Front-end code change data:

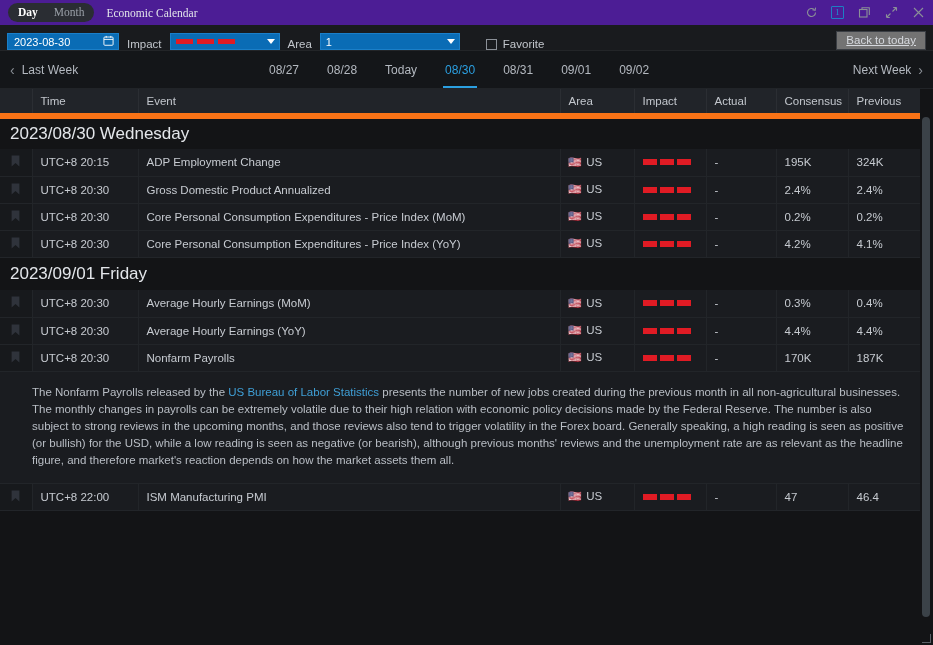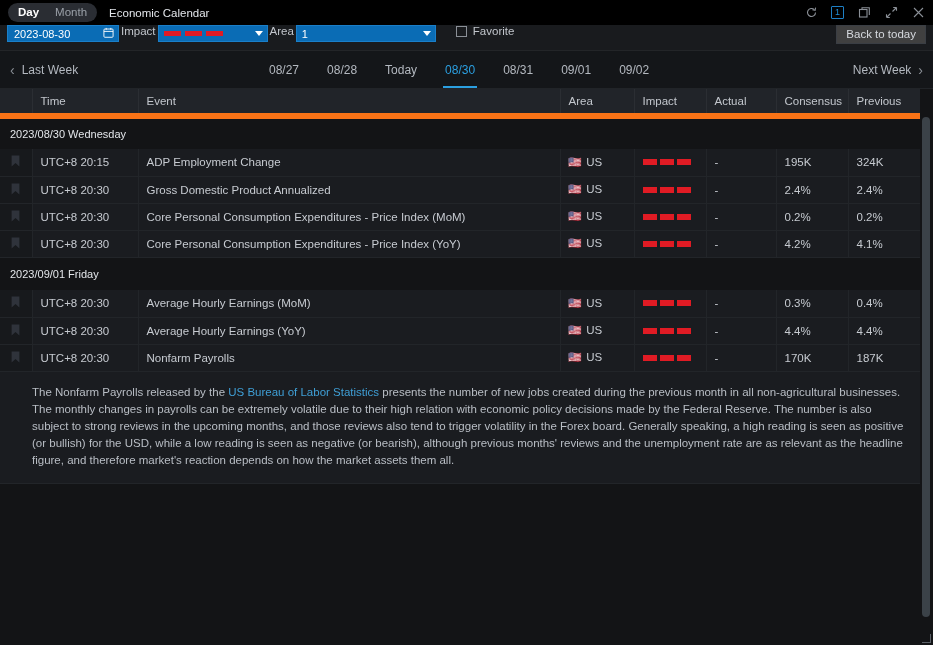--- a/index.html
+++ b/index.html
@@ -8,24 +8,25 @@
     background: #131416;
     font-family: "Liberation Sans", sans-serif;
     color: #c8cbd0;
     overflow: hidden;
   }
   body { position: relative; }
 
   
   .titlebar {
     height: 25px;
-    background: #000000;
+    background: #4c1d95;
     display: flex; align-items: center;
     padding: 0 6px 0 6px;
     position: relative;
+    font-family: Liberation Serif, serif;
   }
   .seg {
     display: flex; align-items: center;
     background: #2a2d33;
     border-radius: 11px;
     height: 19px;
     padding: 0 2px;
     margin-left: 2px;
   }
   .seg-item {
@@ -53,23 +54,23 @@
     width: 13px; height: 13px; border: 1px solid #1d7fc4;
     color: #1d8fd6; font-size: 9px; line-height: 11px;
     text-align: center; border-radius: 1px;
   }
 
   
   .filterbar {
     height: 26px;
     background: #191b1e;
     border-bottom: 1px solid #232528;
-    display: flex; align-items: flex-start;
+    display: flex; align-items: flex-end;
     padding: 0 7px;
-    gap: 2px;
+    gap: 8px;
     position: relative;
   }
   .date-input {
     width: 112px; height: 17px;
     background: #0a6cb5;
     border: 1px solid #1a7fc9;
     display: flex; align-items: center; justify-content: space-between;
     padding: 0 4px 0 6px;
     font-size: 11px; color: #ffffff;
   }
@@ -83,22 +84,22 @@
   .dd-area { width: 140px; }
   .caret { width: 0; height: 0; border-left: 4.5px solid transparent;
            border-right: 4.5px solid transparent; border-top: 5px solid #fff; }
   .bars { display: flex; gap: 4px; align-items: center; }
   .bar { width: 17px; height: 5px; background: #e01b24; }
   .chk-wrap { display: flex; align-items: center; gap: 6px; margin-left: 18px; }
   .chk { width: 11px; height: 11px; border: 1px solid #8b9097; background: transparent; }
   .btn-today {
     position: absolute; right: 7px;
     height: 19px; padding: 0 9px;
-    background: #404040; border: 1px solid #3a3e44;
-    color: #d6d9de; font-size: 11.5px; line-height: 17px;
+    background: #737373; border: 1px solid #3a3e44;
+    color: #d6d9de; font-size: 11.5px; line-height: 17px; text-decoration: underline;
   }
 
   
   .weeknav {
     height: 38px; background: #141619;
     display: flex; align-items: center;
     position: relative; padding: 0 10px;
     border-bottom: 1px solid #212428;
   }
   .wn-side { display: flex; align-items: center; gap: 7px; font-size: 12px; color: #b4b9c0; }
@@ -142,21 +143,21 @@
     border-bottom: 1px solid #222529;
     background: #1a1c20;
     white-space: nowrap; overflow: hidden; text-overflow: ellipsis;
   }
   tbody tr.ev td.cell-flag { padding: 0; text-align: center; background: #17191c; }
   tbody tr.ev td.cell-prev { border-right: none; }
   .bookmark { display: inline-block; color: #2d3139; }
 
   tr.dayhdr td {
     background: #131416; height: 33px;
-    font-size: 11px; color: #e3e6ea;
+    font-size: 17px; color: #e3e6ea;
     border-right: none; border-bottom: none; padding-left: 10px; margin-left: 44px;
   }
 
   .flagus { font-size: 11px; margin-right: 4px; }
   .impact-cell { padding: 0 8px; }
   .impact-bars { display: flex; gap: 3px; align-items: center; }
   .ibar { width: 14px; height: 6px; background: #e01b24; }
 
   tr.desc td {
     background: #1a1c20; border-right: none;
@@ -419,20 +420,38 @@
               <span class="ibar"></span>
             </span>
           </td>
           <td>-</td>
           <td>170K</td>
           <td class="cell-prev">187K</td>
         </tr>
         <tr class="desc">
           <td colspan="8"><span>The Nonfarm Payrolls released by the </span><a href="#">US Bureau of Labor Statistics</a><span> presents the number of new jobs created during the previous month in all non-agricultural businesses. The monthly changes in payrolls can be extremely volatile due to their high relation with economic policy decisions made by the Federal Reserve. The number is also subject to strong reviews in the upcoming months, and those reviews also tend to trigger volatility in the Forex board. Generally speaking, a high reading is seen as positive (or bullish) for the USD, while a low reading is seen as negative (or bearish), although previous months' reviews and the unemployment rate are as relevant as the headline figure, and therefore market's reaction depends on how the market assets them all.</span></td>
         </tr>
+        <tr class="ev">
+          <td class="cell-flag"><span class="bookmark"><svg width="9" height="12" viewBox="0 0 9 12">
+                <path d="M0.6 0.6 H8.4 V11.4 L4.5 8.1 L0.6 11.4 Z" fill="#2f333b"></path>
+              </svg></span></td>
+          <td>UTC+8 22:00</td>
+          <td>ISM Manufacturing PMI</td>
+          <td><span class="flagus">🇺🇸</span><span>US</span></td>
+          <td class="impact-cell">
+            <span class="impact-bars">
+              <span class="ibar"></span>
+              <span class="ibar"></span>
+              <span class="ibar"></span>
+            </span>
+          </td>
+          <td>-</td>
+          <td>47</td>
+          <td class="cell-prev">46.4</td>
+        </tr>
       </tbody>
   </table>
 
   <div class="sbar">
     <div class="sthumb"></div>
   </div>
 </div>
 
 <div class="resize"></div>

◆ WHAT THE TASK REQUIRES:
Return every entry above exactly. Pictures stay out.

◆ FINISHED TASK:
--- a/index.html
+++ b/index.html
@@ -8,24 +8,25 @@
     background: #131416;
     font-family: "Liberation Sans", sans-serif;
     color: #c8cbd0;
     overflow: hidden;
   }
   body { position: relative; }
 
   
   .titlebar {
     height: 25px;
-    background: #000000;
+    background: #4c1d95;
     display: flex; align-items: center;
     padding: 0 6px 0 6px;
     position: relative;
+    font-family: Liberation Serif, serif;
   }
   .seg {
     display: flex; align-items: center;
     background: #2a2d33;
     border-radius: 11px;
     height: 19px;
     padding: 0 2px;
     margin-left: 2px;
   }
   .seg-item {
@@ -53,23 +54,23 @@
     width: 13px; height: 13px; border: 1px solid #1d7fc4;
     color: #1d8fd6; font-size: 9px; line-height: 11px;
     text-align: center; border-radius: 1px;
   }
 
   
   .filterbar {
     height: 26px;
     background: #191b1e;
     border-bottom: 1px solid #232528;
-    display: flex; align-items: flex-start;
+    display: flex; align-items: flex-end;
     padding: 0 7px;
-    gap: 2px;
+    gap: 8px;
     position: relative;
   }
   .date-input {
     width: 112px; height: 17px;
     background: #0a6cb5;
     border: 1px solid #1a7fc9;
     display: flex; align-items: center; justify-content: space-between;
     padding: 0 4px 0 6px;
     font-size: 11px; color: #ffffff;
   }
@@ -83,22 +84,22 @@
   .dd-area { width: 140px; }
   .caret { width: 0; height: 0; border-left: 4.5px solid transparent;
            border-right: 4.5px solid transparent; border-top: 5px solid #fff; }
   .bars { display: flex; gap: 4px; align-items: center; }
   .bar { width: 17px; height: 5px; background: #e01b24; }
   .chk-wrap { display: flex; align-items: center; gap: 6px; margin-left: 18px; }
   .chk { width: 11px; height: 11px; border: 1px solid #8b9097; background: transparent; }
   .btn-today {
     position: absolute; right: 7px;
     height: 19px; padding: 0 9px;
-    background: #404040; border: 1px solid #3a3e44;
-    color: #d6d9de; font-size: 11.5px; line-height: 17px;
+    background: #737373; border: 1px solid #3a3e44;
+    color: #d6d9de; font-size: 11.5px; line-height: 17px; text-decoration: underline;
   }
 
   
   .weeknav {
     height: 38px; background: #141619;
     display: flex; align-items: center;
     position: relative; padding: 0 10px;
     border-bottom: 1px solid #212428;
   }
   .wn-side { display: flex; align-items: center; gap: 7px; font-size: 12px; color: #b4b9c0; }
@@ -142,21 +143,21 @@
     border-bottom: 1px solid #222529;
     background: #1a1c20;
     white-space: nowrap; overflow: hidden; text-overflow: ellipsis;
   }
   tbody tr.ev td.cell-flag { padding: 0; text-align: center; background: #17191c; }
   tbody tr.ev td.cell-prev { border-right: none; }
   .bookmark { display: inline-block; color: #2d3139; }
 
   tr.dayhdr td {
     background: #131416; height: 33px;
-    font-size: 11px; color: #e3e6ea;
+    font-size: 17px; color: #e3e6ea;
     border-right: none; border-bottom: none; padding-left: 10px; margin-left: 44px;
   }
 
   .flagus { font-size: 11px; margin-right: 4px; }
   .impact-cell { padding: 0 8px; }
   .impact-bars { display: flex; gap: 3px; align-items: center; }
   .ibar { width: 14px; height: 6px; background: #e01b24; }
 
   tr.desc td {
     background: #1a1c20; border-right: none;
@@ -419,20 +420,38 @@
               <span class="ibar"></span>
             </span>
           </td>
           <td>-</td>
           <td>170K</td>
           <td class="cell-prev">187K</td>
         </tr>
         <tr class="desc">
           <td colspan="8"><span>The Nonfarm Payrolls released by the </span><a href="#">US Bureau of Labor Statistics</a><span> presents the number of new jobs created during the previous month in all non-agricultural businesses. The monthly changes in payrolls can be extremely volatile due to their high relation with economic policy decisions made by the Federal Reserve. The number is also subject to strong reviews in the upcoming months, and those reviews also tend to trigger volatility in the Forex board. Generally speaking, a high reading is seen as positive (or bullish) for the USD, while a low reading is seen as negative (or bearish), although previous months' reviews and the unemployment rate are as relevant as the headline figure, and therefore market's reaction depends on how the market assets them all.</span></td>
         </tr>
+        <tr class="ev">
+          <td class="cell-flag"><span class="bookmark"><svg width="9" height="12" viewBox="0 0 9 12">
+                <path d="M0.6 0.6 H8.4 V11.4 L4.5 8.1 L0.6 11.4 Z" fill="#2f333b"></path>
+              </svg></span></td>
+          <td>UTC+8 22:00</td>
+          <td>ISM Manufacturing PMI</td>
+          <td><span class="flagus">🇺🇸</span><span>US</span></td>
+          <td class="impact-cell">
+            <span class="impact-bars">
+              <span class="ibar"></span>
+              <span class="ibar"></span>
+              <span class="ibar"></span>
+            </span>
+          </td>
+          <td>-</td>
+          <td>47</td>
+          <td class="cell-prev">46.4</td>
+        </tr>
       </tbody>
   </table>
 
   <div class="sbar">
     <div class="sthumb"></div>
   </div>
 </div>
 
 <div class="resize"></div>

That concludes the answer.